BioMedical Engineering OnLine (Nov 2011)
Statistical learning methods as a preprocessing step for survival analysis: evaluation of concept using lung cancer data
Abstract
Abstract Background Statistical learning (SL) techniques can address non-linear relationships and small datasets but do not provide an output that has an epidemiologic interpretation. Methods A small set of clinical variables (CVs) for stage-1 non-small cell lung cancer patients was used to evaluate an approach for using SL methods as a preprocessing step for survival analysis. A stochastic method of training a probabilistic neural network (PNN) was used with differential evolution (DE) optimization. Survival scores were derived stochastically by combining CVs with the PNN. Patients (n = 151) were dichotomized into favorable (n = 92) and unfavorable (n = 59) survival outcome groups. These PNN derived scores were used with logistic regression (LR) modeling to predict favorable survival outcome and were integrated into the survival analysis (i.e. Kaplan-Meier analysis and Cox regression). The hybrid modeling was compared with the respective modeling using raw CVs. The area under the receiver operating characteristic curve (Az) was used to compare model predictive capability.
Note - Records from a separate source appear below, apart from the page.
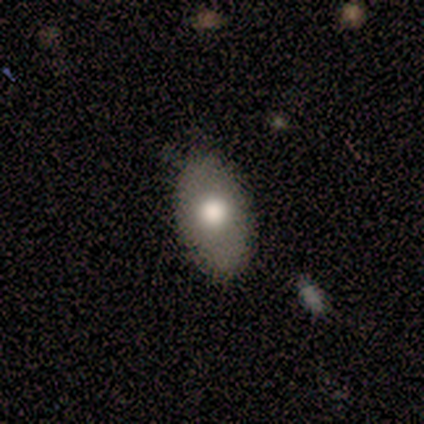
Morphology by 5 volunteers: Smooth or featured? smooth (100%)
How rounded? in between (100%)
Merging? none (100%)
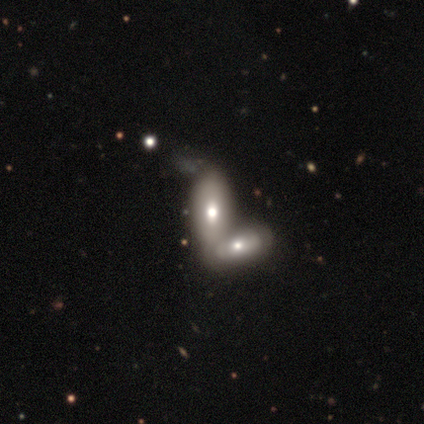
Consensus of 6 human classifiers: smooth 50% (tied), featured or disk 50% (tied), star or artifact 0%. Down the decision tree: how rounded — in between (67%); merging — merger (67%).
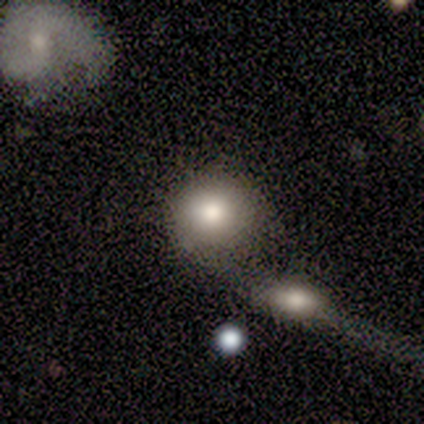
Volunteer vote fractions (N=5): A smooth galaxy with no disk features (80%) that is round (75%).

Vote fractions:
- Smooth or featured? smooth: 80% / featured or disk: 20% / star or artifact: 0%
- How rounded? round: 75% / in between: 25% / cigar-shaped: 0%
- Merging? merger: 60% / none: 40% / minor disturbance: 0% / major disturbance: 0%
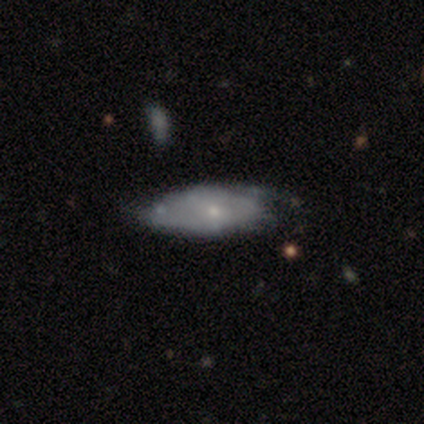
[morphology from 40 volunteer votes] This appears to be a featured or disk galaxy (68%) with no bar (79%), loose (42%) spiral arms (50%, tied with no) and a small central bulge (71%). Merging: none (46%).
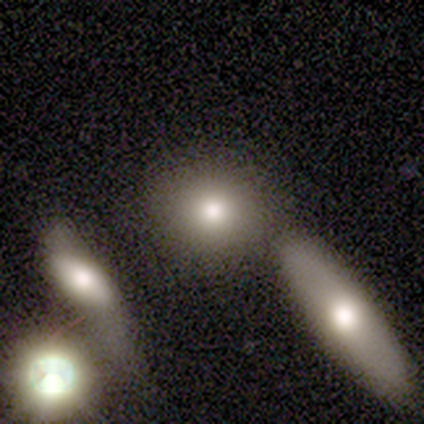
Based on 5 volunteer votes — A smooth galaxy with no disk features (100%) that is round (80%).

Vote fractions:
- Smooth or featured? smooth: 100% / featured or disk: 0% / star or artifact: 0%
- How rounded? round: 80% / in between: 20% / cigar-shaped: 0%
- Merging? none: 80% / merger: 20% / minor disturbance: 0% / major disturbance: 0%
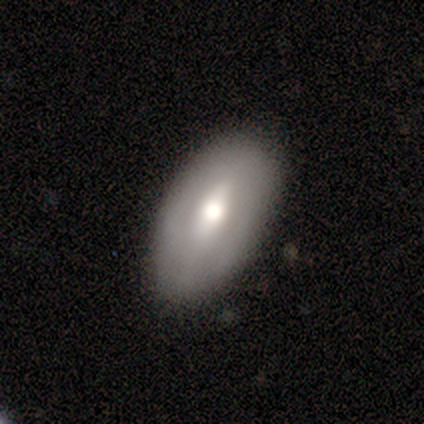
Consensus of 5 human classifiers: smooth_or_featured: featured or disk (p=0.60) [alt: smooth p=0.40]
disk_edge_on: no (p=1.00)
bar: weak (p=1.00)
has_spiral_arms: no (p=1.00)
bulge_size: moderate (p=0.67) [alt: large p=0.33]
merging: none (p=0.80) [alt: minor disturbance p=0.20]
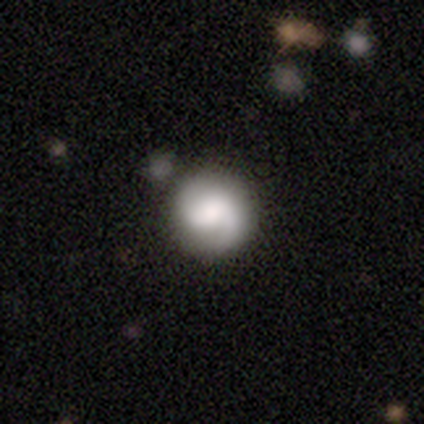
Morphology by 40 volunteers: smooth-or-featured: featured or disk: 60% | smooth: 35% | star or artifact: 5%
  disk-edge-on: no: 100% | yes: 0%
    bar: no: 46% | weak: 42% | strong: 12%
    has-spiral-arms: yes: 83% | no: 17%
      spiral-winding: tight: 35% (tied) | loose: 35% (tied) | medium: 30%
      spiral-arm-count: 2: 80% | 1: 10% | can't tell: 10% | 3: 0% | 4: 0% | more than 4: 0%
    bulge-size: large: 33% | moderate: 21% | none: 21% | dominant: 12% | small: 12%
  merging: none: 53% | minor disturbance: 8% | merger: 8% | major disturbance: 3%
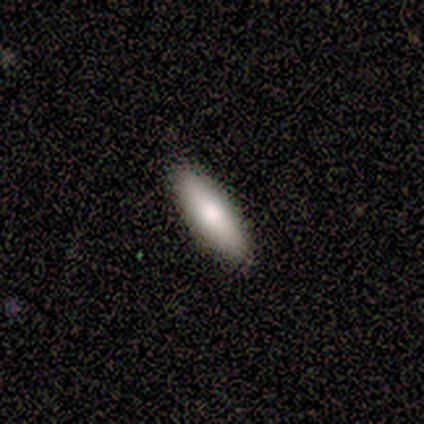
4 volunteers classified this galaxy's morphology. Smooth or featured? smooth (50%, tied with featured or disk)
How rounded? cigar-shaped (100%)
Merging? none (75%)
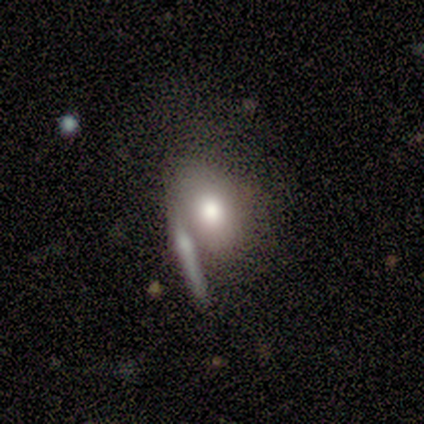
A smooth galaxy with no disk features (60%) that is in between round and cigar-shaped (100%). Merging: none (33%, tied with minor disturbance and major disturbance).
Odds ratios (ORs) and hazard ratios (HRs) were used to compare disease associations with 95% confidence intervals (CIs). Results The LR model with the best predictive capability gave Az = 0.703. While controlling for gender and tumor grade, the OR = 0.63 (CI: 0.43, 0.91) per standard deviation (SD) increase in age indicates increasing age confers unfavorable outcome. The hybrid LR model gave Az = 0.778 by combining age and tumor grade with the PNN and controlling for gender. The PNN score and age translate inversely with respect to risk. The OR = 0.27 (CI: 0.14, 0.53) per SD increase in PNN score indicates those patients with decreased score confer unfavorable outcome. The tumor grade adjusted hazard for patients above the median age compared with those below the median was HR = 1.78 (CI: 1.06, 3.02), whereas the hazard for those patients below the median PNN score compared to those above the median was HR = 4.0 (CI: 2.13, 7.14). Conclusion We have provided preliminary evidence showing that the SL preprocessing may provide benefits in comparison with accepted approaches. The work will require further evaluation with varying datasets to confirm these findings.